A survey of consumers showed widespread dissatisfaction with the cost, inconvenience, and wastefulness of the profusion of power adapters used by electronic devices.

Efficiency

The issue of inefficiency of some power supplies has become well known, with U.S. president George W. Bush referring in 2001 to such devices as "energy vampires". Legislation is being enacted in the EU and a number of U.S. states to reduce the level of energy wasted by some of these devices. Such initiatives include standby power and the One Watt Initiative.
But others have argued that these inefficient devices are low-powered, e.g., devices that are used for small battery chargers, so even if they have a low efficiency, the amount of energy they waste is less than 1% of household consumption of electric energy.

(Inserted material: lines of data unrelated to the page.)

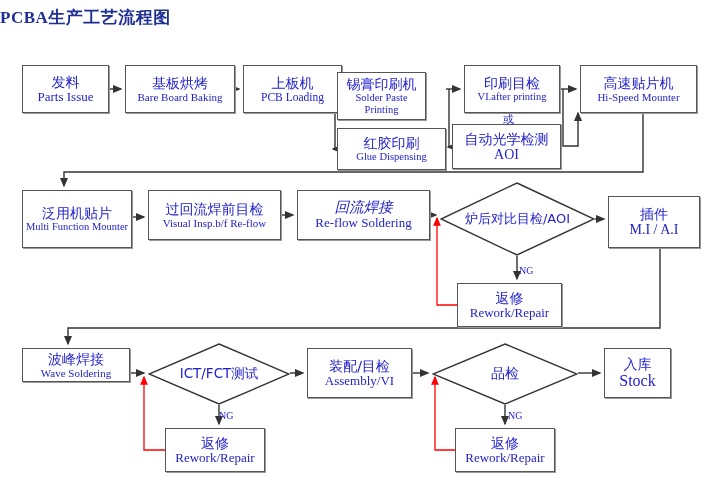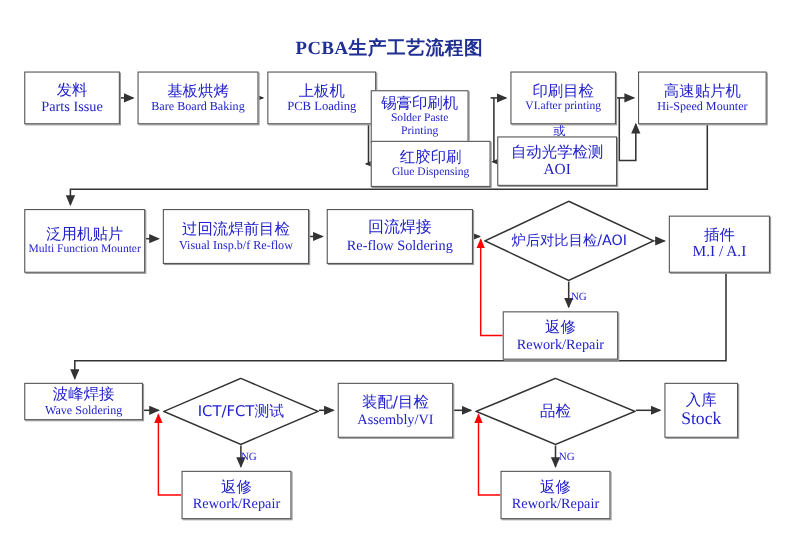--- a/index.html
+++ b/index.html
@@ -1,18 +1,18 @@
 <!DOCTYPE html>
 <html><head>
 <meta charset="utf-8">
 <style>
   html,body{margin:0;padding:0;background:#ffffff;}
   #root{position:relative;width:720px;height:489px;background:#ffffff;
         font-family:"Liberation Serif",serif;overflow:hidden;}
-  #title{position:absolute;left:0;top:32px;width:708px;text-align:center;
+  #title{position:absolute;left:0;top:6px;width:708px;
          color:#1f2f93;font-size:17px;font-weight:bold;letter-spacing:.5px;}
   svg{position:absolute;left:0;top:0;width:720px;height:489px;}
   .node{position:absolute;box-sizing:border-box;display:flex;flex-direction:column;
         align-items:center;justify-content:center;text-align:center;color:#2222cc;
         background:#ffffff;}
   .rect{border:1px solid #555;box-shadow:1px 1px 0 #999;}
   .cn{font-family:"DejaVu Sans",sans-serif;color:#2222cc;line-height:1.15;}
   .en{font-family:"Liberation Serif",serif;color:#2222cc;line-height:1.12;}
   .diamond-label{position:absolute;display:flex;align-items:center;justify-content:center;
                  color:#2222cc;font-family:"DejaVu Sans",sans-serif;background:transparent;}
@@ -73,21 +73,21 @@
   <div class="node rect" style="left:125px;top:65px;width:110px;height:48px;">
     <div class="cn" style="font-size:14px;">基板烘烤</div>
     <div class="en" style="font-size:11px;">Bare Board Baking</div>
   </div>
 
   <div class="node rect" style="left:243px;top:65px;width:99px;height:48px;">
     <div class="cn" style="font-size:14px;">上板机</div>
     <div class="en" style="font-size:11.5px;">PCB Loading</div>
   </div>
 
-  <div class="node rect" style="left:337px;top:82px;width:89px;height:48px;">
+  <div class="node rect" style="left:337px;top:72px;width:89px;height:48px;">
     <div class="cn" style="font-size:14px;">锡膏印刷机</div>
     <div class="en" style="font-size:10.5px;">Solder Paste Printing</div>
   </div>
 
   <div class="node rect" style="left:337px;top:128px;width:109px;height:42px;">
     <div class="cn" style="font-size:14px;">红胶印刷</div>
     <div class="en" style="font-size:10.5px;">Glue Dispensing</div>
   </div>
 
   <div class="node rect" style="left:464px;top:65px;width:96px;height:48px;">
@@ -111,21 +111,21 @@
     <div class="cn" style="font-size:14px;">泛用机贴片</div>
     <div class="en" style="font-size:10.5px;">Multi Function Mounter</div>
   </div>
 
   <div class="node rect" style="left:148px;top:190px;width:133px;height:50px;">
     <div class="cn" style="font-size:14px;">过回流焊前目检</div>
     <div class="en" style="font-size:11px;">Visual Insp.b/f Re-flow</div>
   </div>
 
   <div class="node rect" style="left:297px;top:190px;width:133px;height:50px;">
-    <div class="cn" style="font-size:14.5px;">回流焊接</div>
+    <div class="cn" style="font-size:14.5px;font-style:italic;">回流焊接</div>
     <div class="en" style="font-size:13px;">Re-flow  Soldering</div>
   </div>
 
   <svg style="left:440px;top:182px;width:155px;height:74px;position:absolute;" viewBox="0 0 155 74">
     <polygon points="77,1 154,37 77,73 1,37" fill="#ffffff" stroke="#333" stroke-width="1.4"></polygon>
   </svg>
   <div class="diamond-label" style="left:440px;top:182px;width:155px;height:74px;font-size:13px;">炉后对比目检/AOI</div>
 
   <div class="node rect" style="left:608px;top:196px;width:92px;height:52px;">
     <div class="cn" style="font-size:14px;">插件</div>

Considering the total efficiency of power supplies for small electronic equipment, the older mains-frequency linear transformer-based power supply was found in a 2002 report to have efficiencies from 20 to 75%, and have considerable energy loss even when powered up but not supplying power. Switched-mode power supplies are much more efficient; a good design can be 80–90% efficient, and is also much smaller and lighter. In 2002 most external plug-in "wall wart" power adapters commonly used for low-power consumer electronics devices were of linear design, as well as supplies built into some equipment.

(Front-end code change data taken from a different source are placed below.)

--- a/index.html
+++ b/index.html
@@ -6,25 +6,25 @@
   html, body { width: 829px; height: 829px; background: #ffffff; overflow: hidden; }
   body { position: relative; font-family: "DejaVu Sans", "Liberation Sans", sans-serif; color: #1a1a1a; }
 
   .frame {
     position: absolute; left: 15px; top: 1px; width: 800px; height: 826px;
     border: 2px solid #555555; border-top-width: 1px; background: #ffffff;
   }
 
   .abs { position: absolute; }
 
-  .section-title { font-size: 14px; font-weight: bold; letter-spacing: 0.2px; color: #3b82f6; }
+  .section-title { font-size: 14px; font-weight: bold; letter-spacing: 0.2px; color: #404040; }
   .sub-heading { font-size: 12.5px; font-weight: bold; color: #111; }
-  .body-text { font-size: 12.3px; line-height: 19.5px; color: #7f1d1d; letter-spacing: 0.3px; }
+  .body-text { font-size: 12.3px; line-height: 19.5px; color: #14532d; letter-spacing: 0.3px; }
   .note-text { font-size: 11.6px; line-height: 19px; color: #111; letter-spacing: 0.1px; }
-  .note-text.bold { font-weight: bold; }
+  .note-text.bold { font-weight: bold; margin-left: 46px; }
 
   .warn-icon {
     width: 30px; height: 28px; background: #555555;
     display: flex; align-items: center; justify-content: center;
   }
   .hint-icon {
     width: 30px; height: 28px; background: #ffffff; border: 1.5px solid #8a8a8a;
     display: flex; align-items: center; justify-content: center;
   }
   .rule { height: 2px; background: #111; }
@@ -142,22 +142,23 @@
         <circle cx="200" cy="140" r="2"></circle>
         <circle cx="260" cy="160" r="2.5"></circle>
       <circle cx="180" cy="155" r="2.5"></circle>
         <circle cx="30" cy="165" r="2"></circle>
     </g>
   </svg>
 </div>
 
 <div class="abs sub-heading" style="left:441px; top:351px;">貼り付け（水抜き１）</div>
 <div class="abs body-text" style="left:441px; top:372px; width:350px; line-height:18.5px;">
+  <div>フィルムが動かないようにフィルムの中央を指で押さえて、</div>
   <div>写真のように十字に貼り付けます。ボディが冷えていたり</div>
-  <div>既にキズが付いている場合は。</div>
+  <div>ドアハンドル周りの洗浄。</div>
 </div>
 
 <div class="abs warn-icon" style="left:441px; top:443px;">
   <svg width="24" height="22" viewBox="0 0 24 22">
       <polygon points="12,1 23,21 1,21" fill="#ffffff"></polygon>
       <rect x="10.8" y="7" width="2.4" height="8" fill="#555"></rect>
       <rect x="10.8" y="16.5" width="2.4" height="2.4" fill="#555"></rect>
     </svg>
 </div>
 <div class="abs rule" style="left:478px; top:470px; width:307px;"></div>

External supplies are usually left plugged in even when not in use, and consume from a few watts to 35 watts of power in that state. The report concluded that about 32 billion kilowatt-hours per year, about 1% of total electrical energy consumption, could be saved in the United States by replacing all linear power supplies with advanced switching designs, by replacing older switching supplies with advanced designs, and by reducing standby consumption of supplies to not more than 1 watt.
Since the report was published, SMPSs have indeed replaced linear supplies to a great extent, even in wall warts. The 2002 report estimated that 6% of electrical energy used in the U.S. "flows through" power supplies. The website where the report was published said in 2010 that despite the spread of SMPSs, "today's power supplies consume at least 2% of all U.S. electricity production. More efficient power supply designs could cut that usage in half".
Since wasted electrical energy is released as heat, an inefficient power supply is hot to the touch, as is one that wastes power without an electrical load. This waste heat is itself a problem in warm weather, since it may require additional air conditioning to prevent overheating, and even to remove the unwanted heat from large supplies.